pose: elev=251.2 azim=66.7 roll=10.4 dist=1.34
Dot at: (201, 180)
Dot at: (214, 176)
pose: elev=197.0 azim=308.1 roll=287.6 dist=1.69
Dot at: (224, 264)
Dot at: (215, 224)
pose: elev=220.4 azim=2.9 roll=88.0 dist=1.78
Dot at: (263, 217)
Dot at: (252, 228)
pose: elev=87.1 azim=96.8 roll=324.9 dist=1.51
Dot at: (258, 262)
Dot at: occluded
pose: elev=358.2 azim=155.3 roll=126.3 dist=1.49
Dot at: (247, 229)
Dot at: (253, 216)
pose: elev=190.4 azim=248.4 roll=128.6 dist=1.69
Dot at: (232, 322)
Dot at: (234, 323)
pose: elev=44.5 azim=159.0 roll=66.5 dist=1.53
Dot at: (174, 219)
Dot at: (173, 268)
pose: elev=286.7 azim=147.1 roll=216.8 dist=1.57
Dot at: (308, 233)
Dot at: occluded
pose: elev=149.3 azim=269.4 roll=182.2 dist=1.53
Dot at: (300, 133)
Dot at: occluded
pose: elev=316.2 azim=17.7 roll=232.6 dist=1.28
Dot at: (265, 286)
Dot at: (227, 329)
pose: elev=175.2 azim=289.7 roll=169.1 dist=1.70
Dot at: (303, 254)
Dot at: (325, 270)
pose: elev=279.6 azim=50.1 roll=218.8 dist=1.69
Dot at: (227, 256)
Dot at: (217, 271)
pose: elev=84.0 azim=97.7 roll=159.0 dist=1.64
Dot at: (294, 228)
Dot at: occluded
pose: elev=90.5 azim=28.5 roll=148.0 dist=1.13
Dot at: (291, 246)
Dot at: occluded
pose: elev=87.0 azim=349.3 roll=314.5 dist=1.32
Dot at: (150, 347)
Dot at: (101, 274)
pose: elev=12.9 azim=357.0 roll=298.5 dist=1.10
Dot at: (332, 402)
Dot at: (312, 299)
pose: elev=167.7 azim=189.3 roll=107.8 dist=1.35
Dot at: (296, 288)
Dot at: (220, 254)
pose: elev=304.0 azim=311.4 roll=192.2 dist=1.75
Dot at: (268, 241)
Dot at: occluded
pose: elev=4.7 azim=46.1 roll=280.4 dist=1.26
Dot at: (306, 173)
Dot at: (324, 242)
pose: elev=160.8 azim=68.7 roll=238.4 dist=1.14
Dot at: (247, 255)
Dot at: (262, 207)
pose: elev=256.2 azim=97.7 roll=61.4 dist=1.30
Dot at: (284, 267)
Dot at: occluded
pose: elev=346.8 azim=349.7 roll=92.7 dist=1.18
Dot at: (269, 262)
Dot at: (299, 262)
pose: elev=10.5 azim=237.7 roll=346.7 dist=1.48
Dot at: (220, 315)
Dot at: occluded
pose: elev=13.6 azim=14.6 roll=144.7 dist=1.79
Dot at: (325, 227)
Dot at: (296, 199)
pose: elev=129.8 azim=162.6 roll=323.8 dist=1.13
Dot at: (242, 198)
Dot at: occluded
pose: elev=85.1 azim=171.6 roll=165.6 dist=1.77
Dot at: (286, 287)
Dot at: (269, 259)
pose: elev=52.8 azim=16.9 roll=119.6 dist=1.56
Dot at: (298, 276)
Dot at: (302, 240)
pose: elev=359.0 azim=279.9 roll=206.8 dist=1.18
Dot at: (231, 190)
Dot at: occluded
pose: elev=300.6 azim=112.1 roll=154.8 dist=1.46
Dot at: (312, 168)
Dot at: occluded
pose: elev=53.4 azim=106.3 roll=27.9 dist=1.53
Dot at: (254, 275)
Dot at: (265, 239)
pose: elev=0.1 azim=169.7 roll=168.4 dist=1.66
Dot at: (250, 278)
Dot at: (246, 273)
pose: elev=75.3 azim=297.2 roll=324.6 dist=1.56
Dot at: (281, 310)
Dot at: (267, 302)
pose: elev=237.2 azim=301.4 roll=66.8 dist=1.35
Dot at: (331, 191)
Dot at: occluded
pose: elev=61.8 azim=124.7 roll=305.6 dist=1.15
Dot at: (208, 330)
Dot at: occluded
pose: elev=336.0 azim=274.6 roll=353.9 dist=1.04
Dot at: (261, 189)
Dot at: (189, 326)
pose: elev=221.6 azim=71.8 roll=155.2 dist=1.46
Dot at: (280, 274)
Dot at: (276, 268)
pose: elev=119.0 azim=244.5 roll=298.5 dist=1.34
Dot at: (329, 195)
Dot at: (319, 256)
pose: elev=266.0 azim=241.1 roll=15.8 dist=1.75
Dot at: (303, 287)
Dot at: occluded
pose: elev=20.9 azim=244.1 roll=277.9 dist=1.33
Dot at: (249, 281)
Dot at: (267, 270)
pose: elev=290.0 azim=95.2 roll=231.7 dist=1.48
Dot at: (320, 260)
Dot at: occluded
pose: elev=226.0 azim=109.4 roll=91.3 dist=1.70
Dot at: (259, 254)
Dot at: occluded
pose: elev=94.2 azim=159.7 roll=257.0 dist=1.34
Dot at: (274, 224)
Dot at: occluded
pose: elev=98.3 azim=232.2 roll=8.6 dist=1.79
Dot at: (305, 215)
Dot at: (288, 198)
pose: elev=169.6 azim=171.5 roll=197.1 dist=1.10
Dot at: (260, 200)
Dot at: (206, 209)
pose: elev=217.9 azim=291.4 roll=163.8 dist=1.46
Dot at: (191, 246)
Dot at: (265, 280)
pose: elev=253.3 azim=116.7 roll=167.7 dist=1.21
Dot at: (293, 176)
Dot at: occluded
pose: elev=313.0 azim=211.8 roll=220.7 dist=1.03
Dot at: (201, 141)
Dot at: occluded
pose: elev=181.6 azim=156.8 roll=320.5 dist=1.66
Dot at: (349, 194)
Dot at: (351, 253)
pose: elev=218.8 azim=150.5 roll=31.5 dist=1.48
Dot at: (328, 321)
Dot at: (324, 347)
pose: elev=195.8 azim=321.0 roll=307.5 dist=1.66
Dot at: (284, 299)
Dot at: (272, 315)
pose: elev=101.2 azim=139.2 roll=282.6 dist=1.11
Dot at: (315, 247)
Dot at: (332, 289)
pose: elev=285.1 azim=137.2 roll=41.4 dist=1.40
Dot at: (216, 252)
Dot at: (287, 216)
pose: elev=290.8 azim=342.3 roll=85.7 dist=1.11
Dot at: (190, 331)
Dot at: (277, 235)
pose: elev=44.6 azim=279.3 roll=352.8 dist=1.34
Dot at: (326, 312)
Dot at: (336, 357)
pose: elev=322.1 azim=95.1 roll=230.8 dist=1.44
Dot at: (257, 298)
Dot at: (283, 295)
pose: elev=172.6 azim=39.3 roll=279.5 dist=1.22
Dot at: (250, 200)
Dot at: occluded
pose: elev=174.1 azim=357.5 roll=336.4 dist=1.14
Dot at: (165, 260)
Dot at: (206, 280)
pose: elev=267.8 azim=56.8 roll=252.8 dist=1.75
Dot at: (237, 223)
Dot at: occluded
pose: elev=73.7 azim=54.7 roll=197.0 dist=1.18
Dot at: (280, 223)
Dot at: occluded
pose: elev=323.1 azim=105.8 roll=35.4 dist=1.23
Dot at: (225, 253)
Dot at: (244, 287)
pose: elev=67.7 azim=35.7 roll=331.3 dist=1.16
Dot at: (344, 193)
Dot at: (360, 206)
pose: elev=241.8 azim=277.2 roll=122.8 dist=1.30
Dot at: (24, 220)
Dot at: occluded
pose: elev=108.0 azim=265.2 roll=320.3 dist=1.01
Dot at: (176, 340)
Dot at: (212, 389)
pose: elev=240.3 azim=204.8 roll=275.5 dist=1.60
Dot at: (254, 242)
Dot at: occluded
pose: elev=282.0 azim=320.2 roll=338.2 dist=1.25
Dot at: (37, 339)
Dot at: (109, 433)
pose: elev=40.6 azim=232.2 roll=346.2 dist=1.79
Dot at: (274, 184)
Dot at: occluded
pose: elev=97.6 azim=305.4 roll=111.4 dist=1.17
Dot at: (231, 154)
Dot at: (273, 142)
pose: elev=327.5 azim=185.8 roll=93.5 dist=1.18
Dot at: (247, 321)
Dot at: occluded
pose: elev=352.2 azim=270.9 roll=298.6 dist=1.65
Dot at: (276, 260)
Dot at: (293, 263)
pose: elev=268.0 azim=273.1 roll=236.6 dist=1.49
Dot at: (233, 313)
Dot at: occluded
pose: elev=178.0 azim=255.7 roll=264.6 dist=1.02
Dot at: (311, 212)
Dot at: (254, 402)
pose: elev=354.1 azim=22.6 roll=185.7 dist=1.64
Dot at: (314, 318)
________________________
Objective - Render the records above, starting at the line that contains "pose: elev=253.3 azim=116.7" and ending at the line that contains "Dot at: (272, 315)", as a Markdown table with a Row column for the row number and a Line column for each line, skipping blank lines.

Solved exercise -
| Row | Line |
|---|---|
| 1 | pose: elev=253.3 azim=116.7 roll=167.7 dist=1.21 |
| 2 | Dot at: (293, 176) |
| 3 | Dot at: occluded |
| 4 | pose: elev=313.0 azim=211.8 roll=220.7 dist=1.03 |
| 5 | Dot at: (201, 141) |
| 6 | Dot at: occluded |
| 7 | pose: elev=181.6 azim=156.8 roll=320.5 dist=1.66 |
| 8 | Dot at: (349, 194) |
| 9 | Dot at: (351, 253) |
| 10 | pose: elev=218.8 azim=150.5 roll=31.5 dist=1.48 |
| 11 | Dot at: (328, 321) |
| 12 | Dot at: (324, 347) |
| 13 | pose: elev=195.8 azim=321.0 roll=307.5 dist=1.66 |
| 14 | Dot at: (284, 299) |
| 15 | Dot at: (272, 315) |